TASKS TO COMPLETE -
A) In the coal-loading text, where is the weigh bridge located?
B) Transcribe a passage of the coal-loading text, beginning at the words "Post wagon loading" and stopping after "managing the risks to safety at interfaces.".

EXTRACTED TEXT -

....................

Sensors N1, N2, N3 and N3A

Sensors N1, N2, N3 and N3A work to instruct the system to stop loading coal. As a gap emerges at N1, it warns the system that it is approaching the end of the wagon and begins to slow the loading of coal. Once a gap emerges at N2, the system instructs the loading to stop completely and by the time there is a gap at N3, the system should have stopped loading coal.

It was advised by Moolarben representatives that a redundant sensor N3A also existed at the time of the occurrence which was used to confirm what the N3 sensor was detecting. This redundant sensor has since been removed.

Figure 6: N1, N2 and N3 sensors

Source: OTSI

Post wagon loading

After the wagons are loaded, they enter a weigh bridge approximately three wagon lengths from the loading terminal in the direction of travel. The weigh bridge measures the weight of the wagons to confirm the wagon has been loaded within tolerances. This weigh data is used as feedback to the SCADA system so as to load more or less coal in the remaining wagons based upon a number of parameters including the speed of the train, the time the load bin chute is open for, etc).

It was advised that if the wagons fall below or above a threshold weight, an alarm is activated to alert the TLO. In this scenario, the wagon may be reversed to load more coal or adjusted to reduce the amount of coal within it.

Safety Interface Agreements

A safety interface agreement is a written agreement for managing the risks to safety at interfaces.

The Rail Safety National Law (RSNL) requires that rail transport operators (i.e. rail infrastructure managers and rolling stock operators) and road managers must enter into interface agreements to manage the risks to safety at interfaces.

Pacific National Pty Ltd and Moolarben Coal Operations Pty Ltd entered into a safety interface agreement between the two parties from the 14 March 2016.

....................

GIVEN INFORMATION -
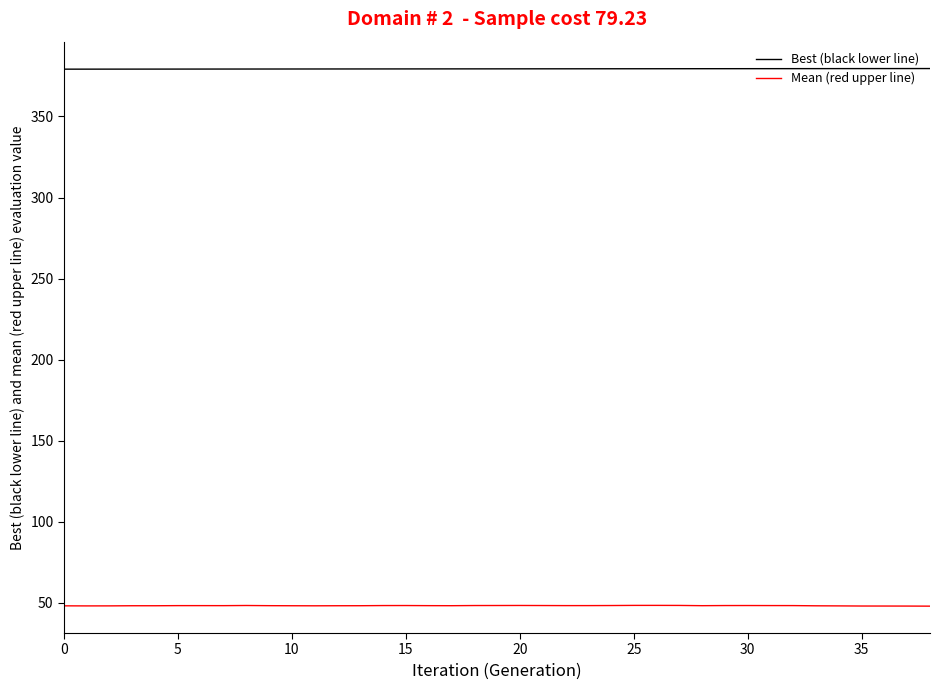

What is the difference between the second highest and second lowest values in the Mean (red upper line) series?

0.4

....................

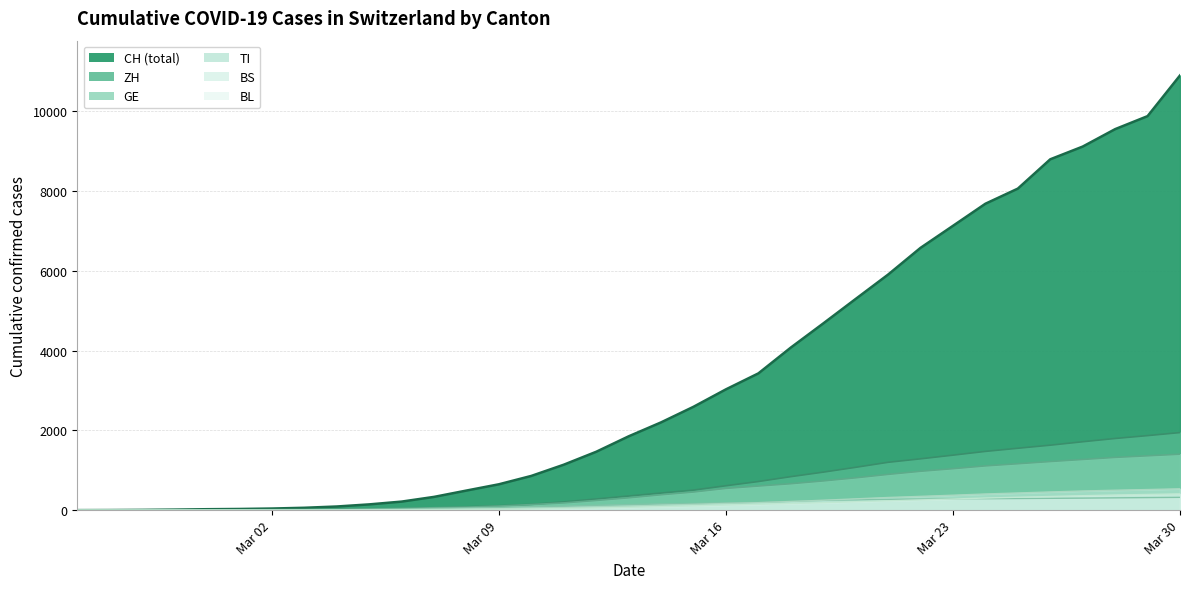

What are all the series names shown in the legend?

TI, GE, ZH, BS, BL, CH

....................

SOLUTIONS TO THE PROBLEMS -
A) About three wagon lengths from the loading terminal, in the direction of travel.

B)
Post wagon loading

After the wagons are loaded, they enter a weigh bridge approximately three wagon lengths from the loading terminal in the direction of travel. The weigh bridge measures the weight of the wagons to confirm the wagon has been loaded within tolerances. This weigh data is used as feedback to the SCADA system so as to load more or less coal in the remaining wagons based upon a number of parameters including the speed of the train, the time the load bin chute is open for, etc).

It was advised that if the wagons fall below or above a threshold weight, an alarm is activated to alert the TLO. In this scenario, the wagon may be reversed to load more coal or adjusted to reduce the amount of coal within it.

Safety Interface Agreements

A safety interface agreement is a written agreement for managing the risks to safety at interfaces.